The rulings challenged on appeal that were relevant to specific causation of Stephanie's condition were properly excluded as inadmissible hearsay. The trial court properly sustained an objection to deposition testimony by Dr. Petrone alleging the late Dr. Minnefore told her that Frangipane had told him she had given Stephanie Children's Motrin in December 1997. Also, Dr. Petrone's deposition testimony included her opinion of the cause of the child's condition. This part of her deposition testimony was correctly excluded because Dr. Petrone had not provided a report as an expert witness. Defendant agreed to the playing of Dr. Petrone's videotaped deposition in lieu of her live testimony at trial, but only to the extent she testified as a treating physician. Defendant did not agree to the admission of her opinion testimony. These out-of-court statements offered for their truth were not admissible in evidence.
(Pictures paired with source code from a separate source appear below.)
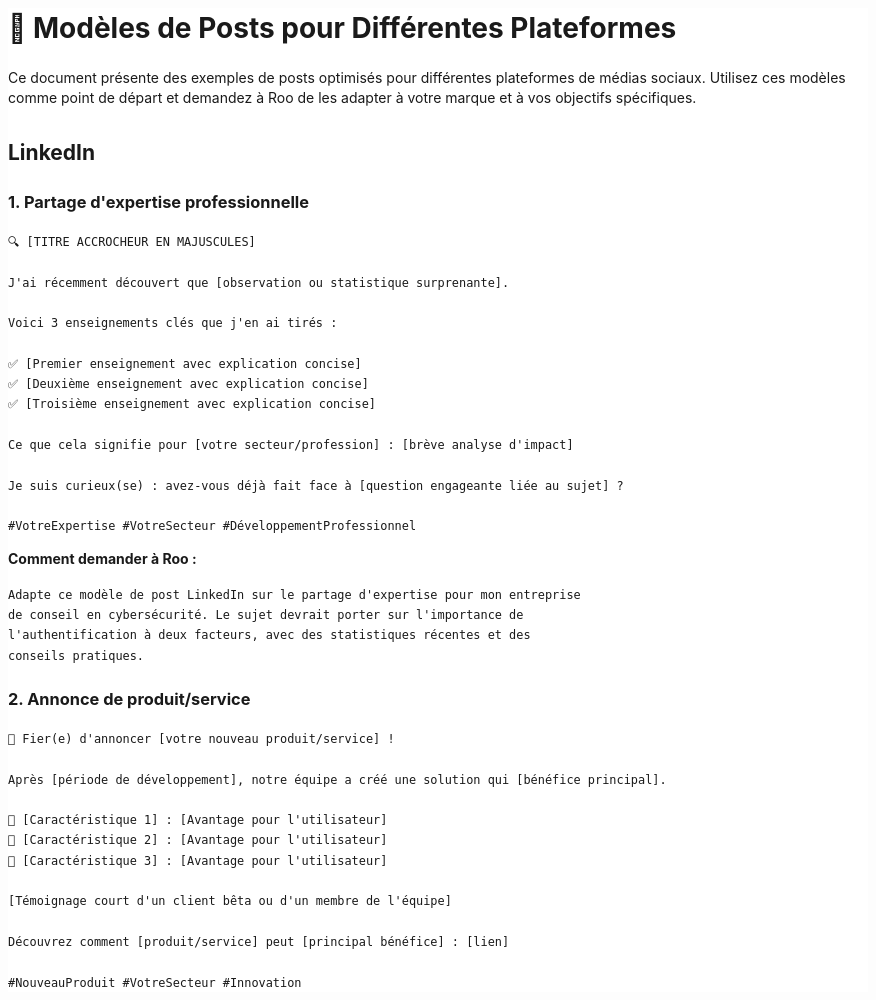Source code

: # 📱 Modèles de Posts pour Différentes Plateformes

Ce document présente des exemples de posts optimisés pour différentes plateformes de médias sociaux. Utilisez ces modèles comme point de départ et demandez à Roo de les adapter à votre marque et à vos objectifs spécifiques.

## LinkedIn

### 1. Partage d'expertise professionnelle

```
🔍 [TITRE ACCROCHEUR EN MAJUSCULES]

J'ai récemment découvert que [observation ou statistique surprenante].

Voici 3 enseignements clés que j'en ai tirés :

✅ [Premier enseignement avec explication concise]
✅ [Deuxième enseignement avec explication concise]
✅ [Troisième enseignement avec explication concise]

Ce que cela signifie pour [votre secteur/profession] : [brève analyse d'impact]

Je suis curieux(se) : avez-vous déjà fait face à [question engageante liée au sujet] ?

#VotreExpertise #VotreSecteur #DéveloppementProfessionnel
```

**Comment demander à Roo :**
```
Adapte ce modèle de post LinkedIn sur le partage d'expertise pour mon entreprise 
de conseil en cybersécurité. Le sujet devrait porter sur l'importance de 
l'authentification à deux facteurs, avec des statistiques récentes et des 
conseils pratiques.
```

### 2. Annonce de produit/service

```
🚀 Fier(e) d'annoncer [votre nouveau produit/service] !

Après [période de développement], notre équipe a créé une solution qui [bénéfice principal].

🔹 [Caractéristique 1] : [Avantage pour l'utilisateur]
🔹 [Caractéristique 2] : [Avantage pour l'utilisateur]
🔹 [Caractéristique 3] : [Avantage pour l'utilisateur]

[Témoignage court d'un client bêta ou d'un membre de l'équipe]

Découvrez comment [produit/service] peut [principal bénéfice] : [lien]

#NouveauProduit #VotreSecteur #Innovation
```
We must affirm a trial court's evidentiary rulings unless our examination of the record reveals a mistaken exercise of discretion. See Estate of Hanges v. Met. Prop. & Cas. Ins. Co., 202 N.J. 369, 382 (2010) (collecting appellate cases under several rules of evidence applying the abuse of discretion standard of review); Hisenaj v. Kuehner, 194 N.J. 6, 12 (2008) (appellate court is limited to examining for abuse of discretion trial court's rulings on admission of expert testimony); Abtrax Pharms., Inc. v. Elkins-Sinn, Inc., 139 N.J. 499, 513-14 (1995) (discretionary authority of trial court to impose sanctions for failure to provide discovery, including exclusion of evidence under Rule 4:23-2(b)(2)).
In addition to excluding evidence as inadmissible hearsay, the trial court made appropriate discretionary rulings in response to discovery objections and disputed arguments on the admissibility of expert testimony. Having considered the parties' arguments, we find no abuse of discretion or other legal error in the trial court's several evidentiary rulings. Although forcefully and passionately argued because of the severity of the child's injuries, the points of evidentiary error argued on appeal do not warrant extensive discussion. We conclude these discretionary rulings were not erroneous.